Was mir nicht so gut gefallen hat:
Durch meine Erfahrungen im Ausland - besonders in der Schweiz - war ich anfangs vom Österreichischen Gesundheitssystem wieder etwas enttäuscht. Ich sehe in mehreren Punkten Verbesserungsbedarf. Auch, wenn hier die Intensivstation der Kardiologie vom KH Hietzing nicht "schuld" ist, möchte ich die Punkte dennoch - besonders für KollegInnen aus dem Ausland - diskutieren:
Der stationsführende Oberarzt ist von 7:30 - etwa 14:00 auf der Station. Dieser legt das Konzept und den Therapieplan für die Patienten fest. Um 14:00 übergibt er an den "diensthabenden" OA, welcher bis nächsten Tag 7:30 die Station führt. Es wird zwar eine ausführliche Übergabe gemacht, dennoch kann der Dienstarzt die Patienten nicht so gut kennen wie der Stationsarzt. Da der Dienstarzt auch für andere Patienten zuständig ist (oder zB die Ambulanz noch fertig machen muss), kommt den Patienten nachmittags meiner Meinung nach weniger Betreuung zu als vormittags. Hier sehe ich Verbesserungsbedarf. Ein Lösungsansatz wäre, die Kerndienstzeiten des Stationsarztes zu verlängern (zB bis 16:00 Uhr Mo-Fr) und einen Schichtbetrieb einzuführen, wo Ärzte zB eine Woche nur Nachtdienst machen und danach entsprechend kompensieren.
Weiters sehe ich enormes Verbesserungspotential in der Etablierung einer flächendeckenden elektronischen Fieberkurve. Eine physische Fieberkurve birgt das Risiko, dass unnötige Zettel eingeordnet werden, wichtige Zettel nicht in der Kurve landen und die Handschriften einfach nicht lesbar sind. Im Vergleich zur elektronischen Fieberkurve ist eine physische Fieberkurve zeitlich aufwändiger, ineffizienter und unübersichtlicher.
Die Probleme der Punkte "Stationsarzt - Dienstarzt" und "Elektronische Fieberkurve" sind österreichweite Diskussionspunkte und sind nicht spezifisch für die Kardiologie des Krankenhaus Hietzing. Hier auf der Kardiologie im KH Hietzing werden diese Punkte verhältnissmäßig gut gelöst: Übergaben sind lang und ausführlich, die Zahl "zu betreuende Patienten pro Dienstarzt" ist verhältnismäßig niedrig und auf der Intensivstation gibt es bereits eine elektronische Fieberkurve.

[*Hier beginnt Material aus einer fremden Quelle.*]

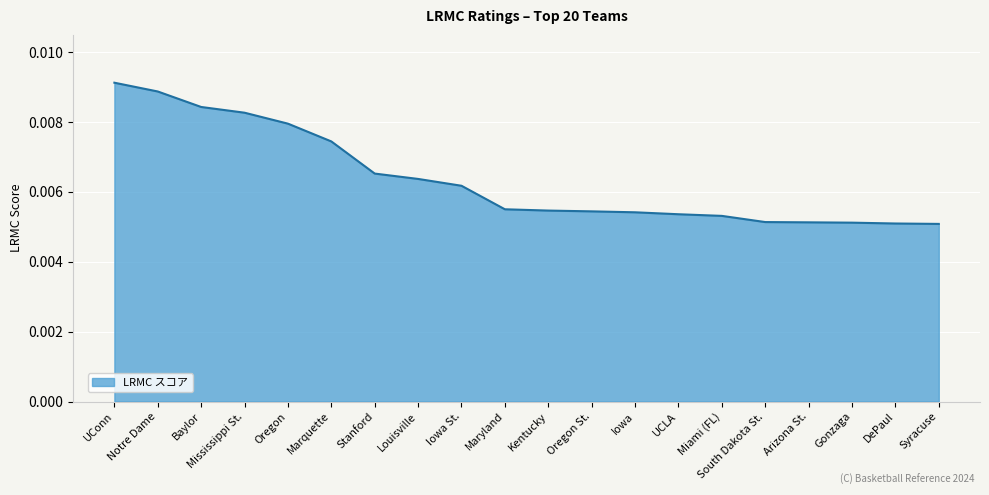

What position from the right is UConn?

20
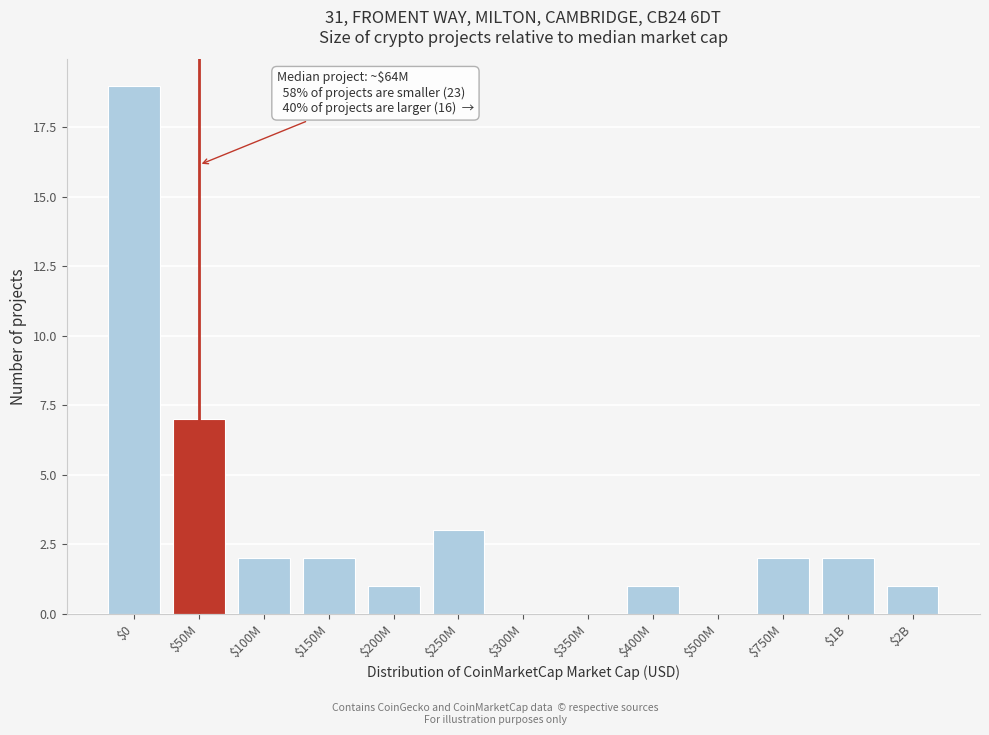

What is the maximum value shown in the chart?

19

Zusammenfassend kann ich ein KPJ an der Kardiologie des KH Hietzing empfehlen. Ich war gut ins Team integriert. Die OberärztInnen und KollegInnen waren sehr nett. Es waren interessante Fälle auf der Intensivstation und ich habe doch meine manuellen Fähigkeiten spezifisch für die Intensivmedizin verbessern können.

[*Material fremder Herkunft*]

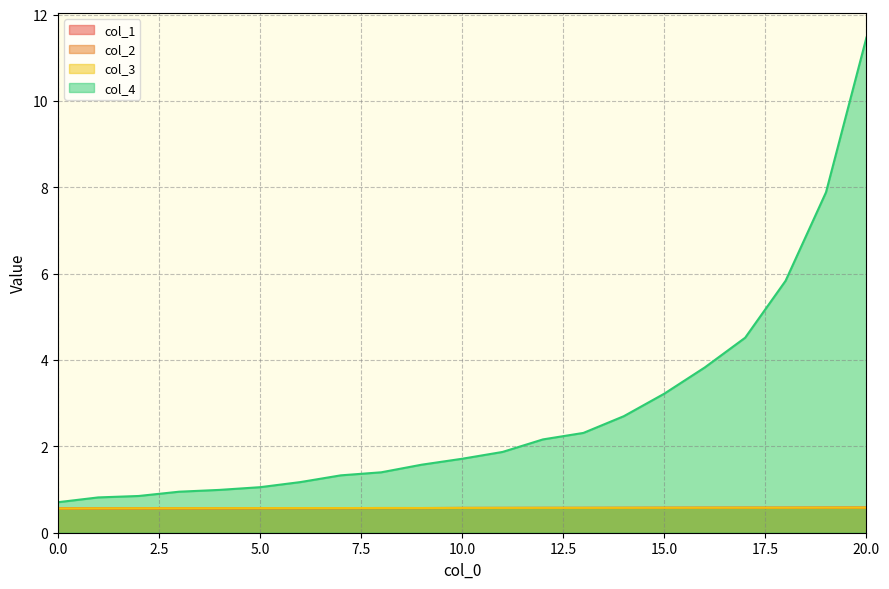

True or false: col_2 and col_1 intersect in this chart.

False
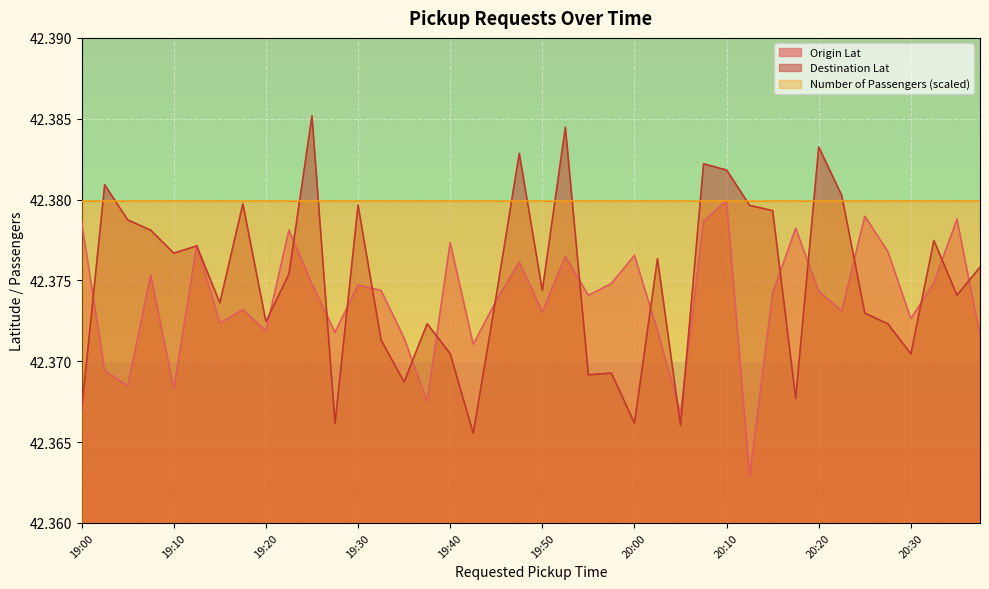

True or false: Destination Lat and Origin Lat intersect in this chart.

True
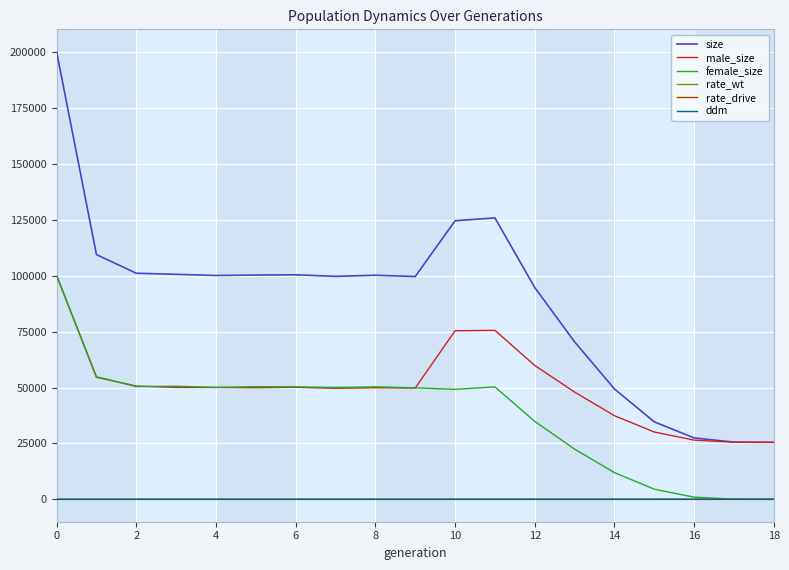

What are all the series names shown in the legend?

size, male_size, female_size, rate_wt, rate_drive, ddm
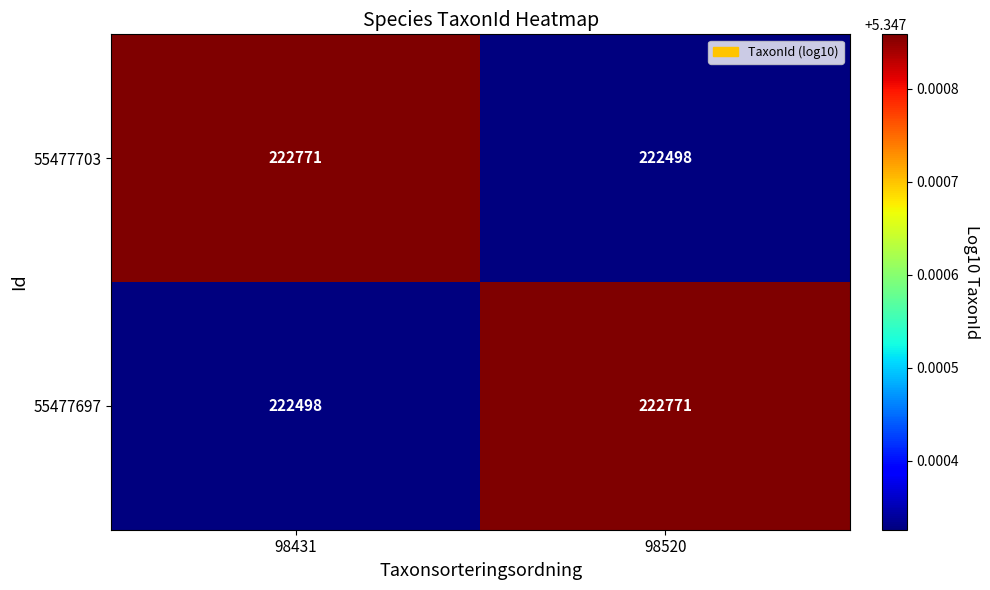

List the labels in order of 55477703 value, largest first.

98431, 98520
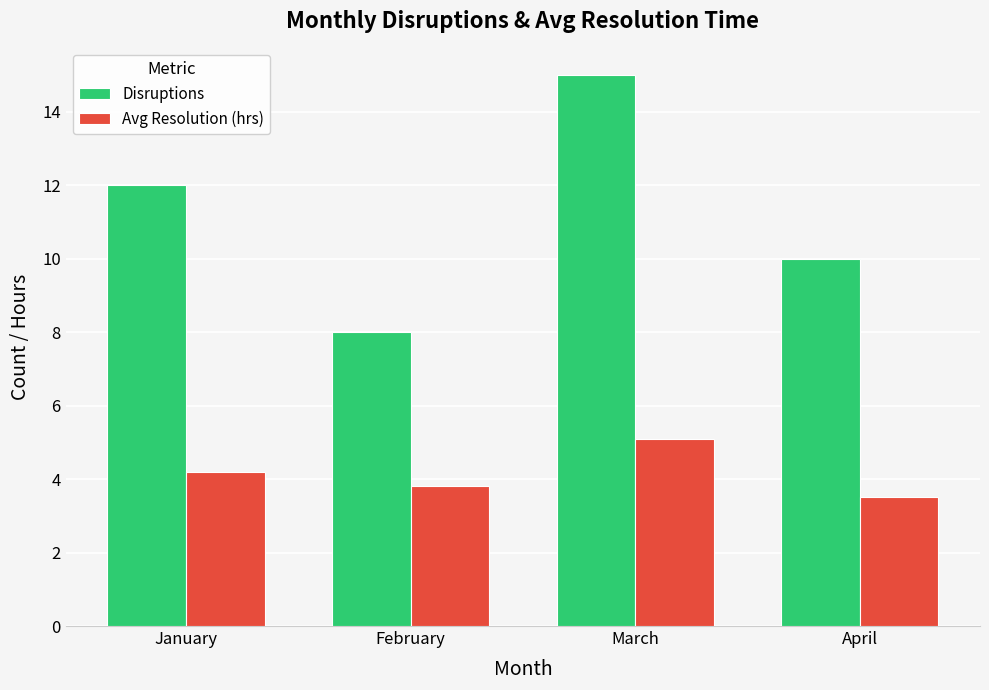

What is the total value across all series at February?

11.8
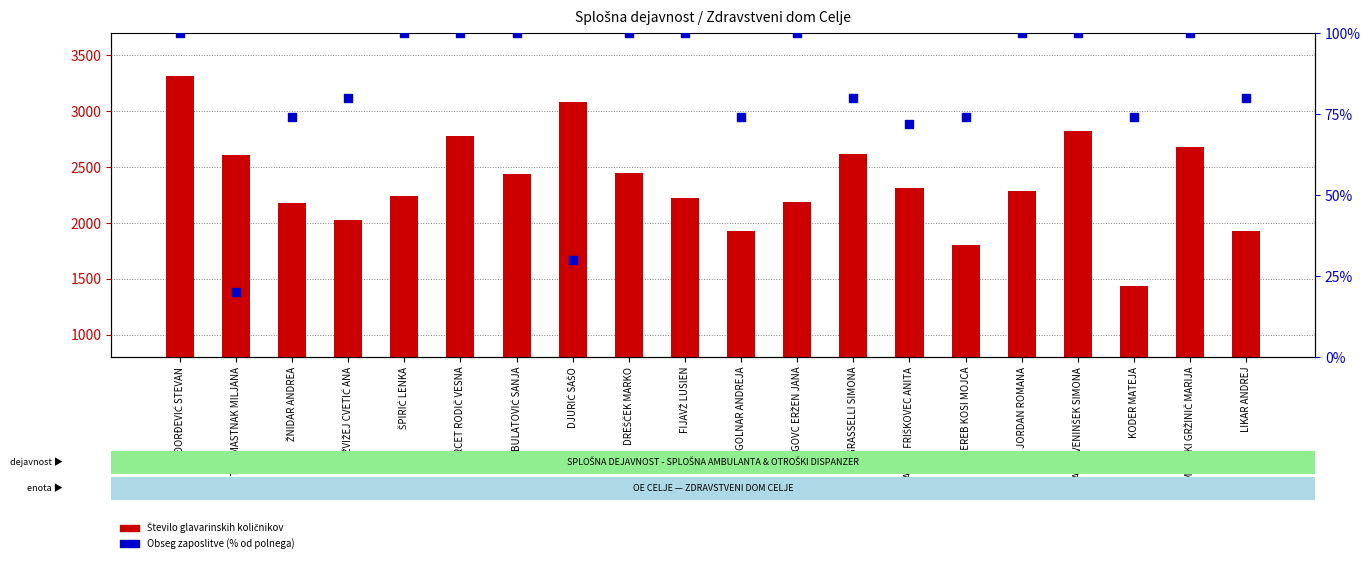

Which series has the widest spread of Y values?

Število glavarinskih količnikov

Bei Fragen jederzeit gerne :)
Bewerbung
Bewerbung mittels Lebenslauf war sehr unkompliziert über das Sekretariat möglich. Es ist jedoch eine erhebliche Vorlaufzeit notwendig, da die Kardio bei Studenten sehr beliebt ist und meistens ausgebucht ist. Ich habe mich etwa 1 Jahr vorher beworben und habe nur eine Stelle bekommen, weil eine andere Studentin abgesagt hat. Ich empfehle sich etwa 2 Jahre im Voraus zu bewerben.